TEMPO.CO, Jakarta - Komisi Nasional Anti Kekerasan terhadap Perempuan atau Komnas Perempuan menilai gerakan kolektif perempuan Kendeng atau yang sering disebut Kartini Kendeng harus menjadi inspirasi bagi perjuangan gerakan perempuan di Indonesia. Gerakan perempuan ini terbentuk sebagai bentuk perlawanan terhadap pabrik semen di Pegunungan Kendeng, Rembang, Jawa Tengah.
“Kartini Kendeng merupakan sebuah simbol gerakan yang diambil dari perjuangan pahlawan Republik Indonesia Raden Ajeng Kartini dalam menentang pemiskinan,” ujar Wakil Ketua Komnas Perempuan Yuniyanti Chuzaifah dalam keterangan tertulisnya, Jumat, 22 April 2017.
Baca juga:
Komnas Perempuan Dukung Perjuangan Kartini Kendeng
Perjuangan perempuan Kendeng tersebut berkobar karena adanya eksploitasi sumber daya alam dan menerobos pengebirian politik. Mereka merasa tidak dilibatkan dalam pengambilan keputusan karena dianggap tidak berpengetahuan. Menurut Yuniyanti, Kartini Kendeng lahir dari pemikiran spiritual Kartini, tentang alam, manusia dan Tuhan .
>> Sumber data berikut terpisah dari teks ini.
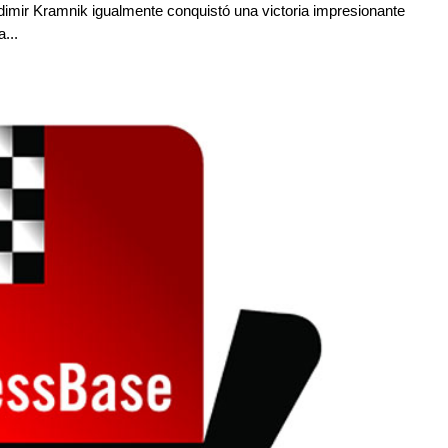
adimir Kramnik igualmente conquistó una victoria impresionante
...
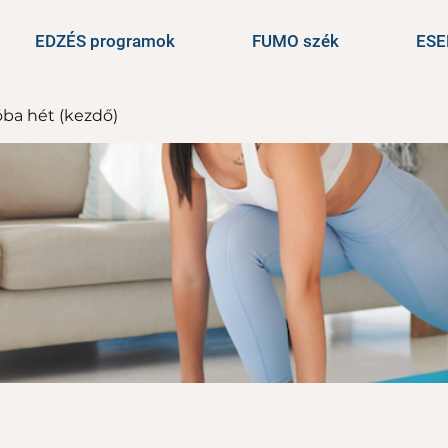
EDZÉS programok
FUMO szék
ES
óba hét (kezdő)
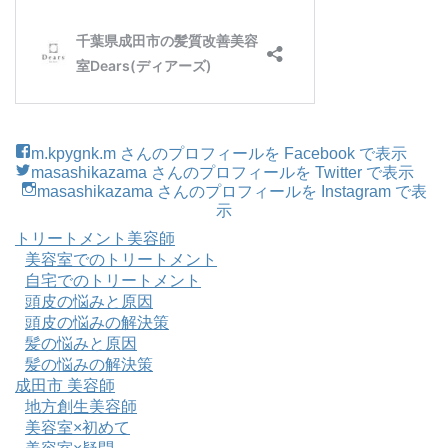
m.kpygnk.m さんのプロフィールを Facebook で表示
masashikazama さんのプロフィールを Twitter で表示
masashikazama さんのプロフィールを Instagram で表
示
トリートメント美容師
美容室でのトリートメント
自宅でのトリートメント
頭皮の悩みと原因
頭皮の悩みの解決策
髪の悩みと原因
髪の悩みの解決策
成田市 美容師
地方創生美容師
美容室×初めて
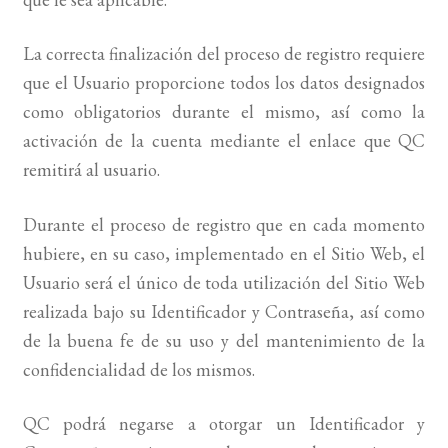
La correcta finalización del proceso de registro requiere
que el Usuario proporcione todos los datos designados
como obligatorios durante el mismo, así como la
activación de la cuenta mediante el enlace que QC
remitirá al usuario.
Durante el proceso de registro que en cada momento
hubiere, en su caso, implementado en el Sitio Web, el
Usuario será el único de toda utilización del Sitio Web
realizada bajo su Identificador y Contraseña, así como
de la buena fe de su uso y del mantenimiento de la
confidencialidad de los mismos.
QC podrá negarse a otorgar un Identificador y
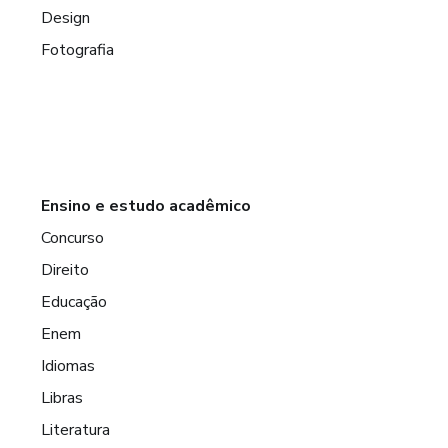
Design
Fotografia
Ensino e estudo acadêmico
Concurso
Direito
Educação
Enem
Idiomas
Libras
Literatura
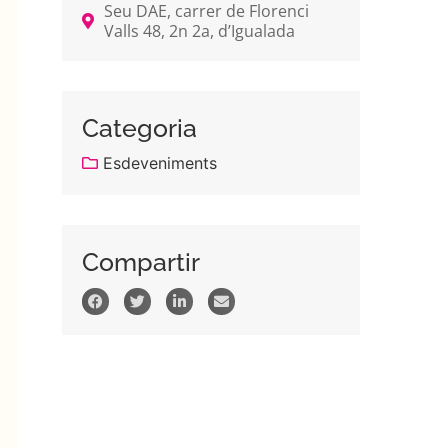
Seu DAE, carrer de Florenci
Valls 48, 2n 2a, d’Igualada
Categoria
Esdeveniments
Compartir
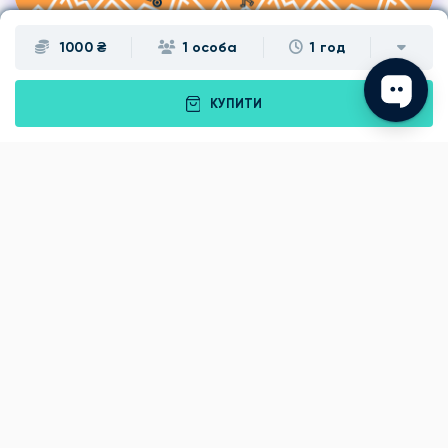
1000 ₴
1 особа
1 год
КУПИТИ
Подарунки
Львів
Івано-Франківськ
Луцьк
Рівне
Тернопіль
Хмельницький
Ужгород
Вінниця
Чернівці
Житомир
Кам'янець-Подільський
Київ
Полтава
Черкаси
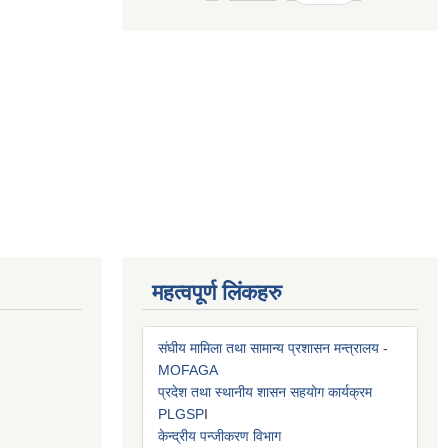
महत्वपूर्ण लिंकहरु
संघीय मामिला तथा सामान्य प्रशासन मन्त्रालय -
MOFAGA
प्रदेश तथा स्थानीय शासन सहयोग कार्यक्रम
PLGSP
I
केन्द्रीय पन्जीकरण विभाग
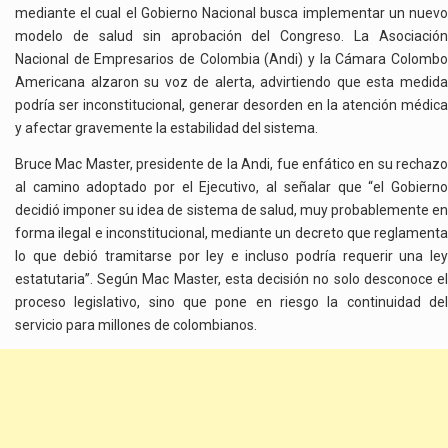
mediante el cual el Gobierno Nacional busca implementar un nuevo
modelo de salud sin aprobación del Congreso. La Asociación
Nacional de Empresarios de Colombia (Andi) y la Cámara Colombo
Americana alzaron su voz de alerta, advirtiendo que esta medida
podría ser inconstitucional, generar desorden en la atención médica
y afectar gravemente la estabilidad del sistema.
Bruce Mac Master, presidente de la Andi, fue enfático en su rechazo
al camino adoptado por el Ejecutivo, al señalar que “el Gobierno
decidió imponer su idea de sistema de salud, muy probablemente en
forma ilegal e inconstitucional, mediante un decreto que reglamenta
lo que debió tramitarse por ley e incluso podría requerir una ley
estatutaria”. Según Mac Master, esta decisión no solo desconoce el
proceso legislativo, sino que pone en riesgo la continuidad del
servicio para millones de colombianos.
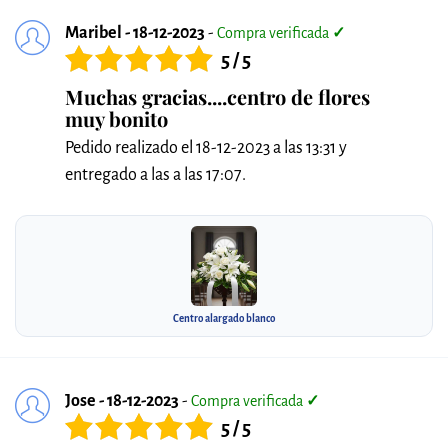
Maribel - 18-12-2023
-
Compra verificada
✓
5 / 5
Muchas gracias....centro de flores
muy bonito
Pedido realizado el 18-12-2023 a las 13:31 y
entregado a las a las 17:07.
Centro alargado blanco
Jose - 18-12-2023
-
Compra verificada
✓
5 / 5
“Kartini Kendeng juga lahir karena perlawanan atas kekerasan infrastruktur di daerah. Gerakan kolektif perempuan Kendeng harus menjadi inspirasi bagi perjuangan gerakan perempuan di Indonesia,” ujar Yuniyanti.
Baca pula:
Keseharian Demo Para Petani Kendeng, Suara Aksi Semen Kaki
Sejak tahun 2014, gerakan wanita tersebut selalu mempertanyakan soal rencana pembangunan pabrik semen. Berbagai upaya penyampaian keberatan telah dilakukan berkali-kali kepada presiden, menteri, gubernur jawa tengah, bupati-bupati di Jawa Tengah serta lembaga Hak Asasi Manusia (HAM).
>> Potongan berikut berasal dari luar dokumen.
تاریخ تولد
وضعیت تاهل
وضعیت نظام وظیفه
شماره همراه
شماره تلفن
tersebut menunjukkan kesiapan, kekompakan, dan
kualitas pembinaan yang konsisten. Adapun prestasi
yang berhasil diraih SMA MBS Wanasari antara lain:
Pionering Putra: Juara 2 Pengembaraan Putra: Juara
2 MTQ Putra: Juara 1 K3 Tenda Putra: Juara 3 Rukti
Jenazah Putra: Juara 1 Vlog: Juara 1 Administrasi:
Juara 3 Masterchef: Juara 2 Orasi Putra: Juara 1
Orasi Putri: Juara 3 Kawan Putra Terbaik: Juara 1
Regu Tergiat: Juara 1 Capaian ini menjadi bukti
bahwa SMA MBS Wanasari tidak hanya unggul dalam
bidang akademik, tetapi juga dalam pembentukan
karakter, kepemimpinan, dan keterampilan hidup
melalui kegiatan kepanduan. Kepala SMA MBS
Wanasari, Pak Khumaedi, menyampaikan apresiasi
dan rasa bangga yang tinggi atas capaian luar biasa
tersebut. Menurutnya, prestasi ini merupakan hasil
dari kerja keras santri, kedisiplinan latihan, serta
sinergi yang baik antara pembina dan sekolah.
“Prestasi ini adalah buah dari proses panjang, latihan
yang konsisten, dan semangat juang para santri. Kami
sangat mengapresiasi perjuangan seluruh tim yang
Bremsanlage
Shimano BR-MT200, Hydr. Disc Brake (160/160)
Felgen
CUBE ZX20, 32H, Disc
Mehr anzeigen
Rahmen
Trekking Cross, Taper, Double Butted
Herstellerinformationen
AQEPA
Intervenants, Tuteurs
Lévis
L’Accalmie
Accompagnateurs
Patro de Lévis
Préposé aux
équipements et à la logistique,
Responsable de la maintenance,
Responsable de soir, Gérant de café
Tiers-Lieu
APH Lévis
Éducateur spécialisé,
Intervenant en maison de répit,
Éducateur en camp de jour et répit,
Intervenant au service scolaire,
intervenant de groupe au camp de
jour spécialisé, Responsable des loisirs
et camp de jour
Yuniyanti menuturkan mereka tidak henti mengingatkan bangsa Indonesia tentang bumi pertiwi yang tetap harus dijaga, meski harus berhadapan dengan intimidasi, kekerasan dan stigma negatif dari pejabat, dan aparat keamanan. “Beragam cara telah ditempuh untuk mempertahankan sumber kehidupan, dari menggunakan jalur hukum hingga menyemen kaki,” kata Yuniyanti.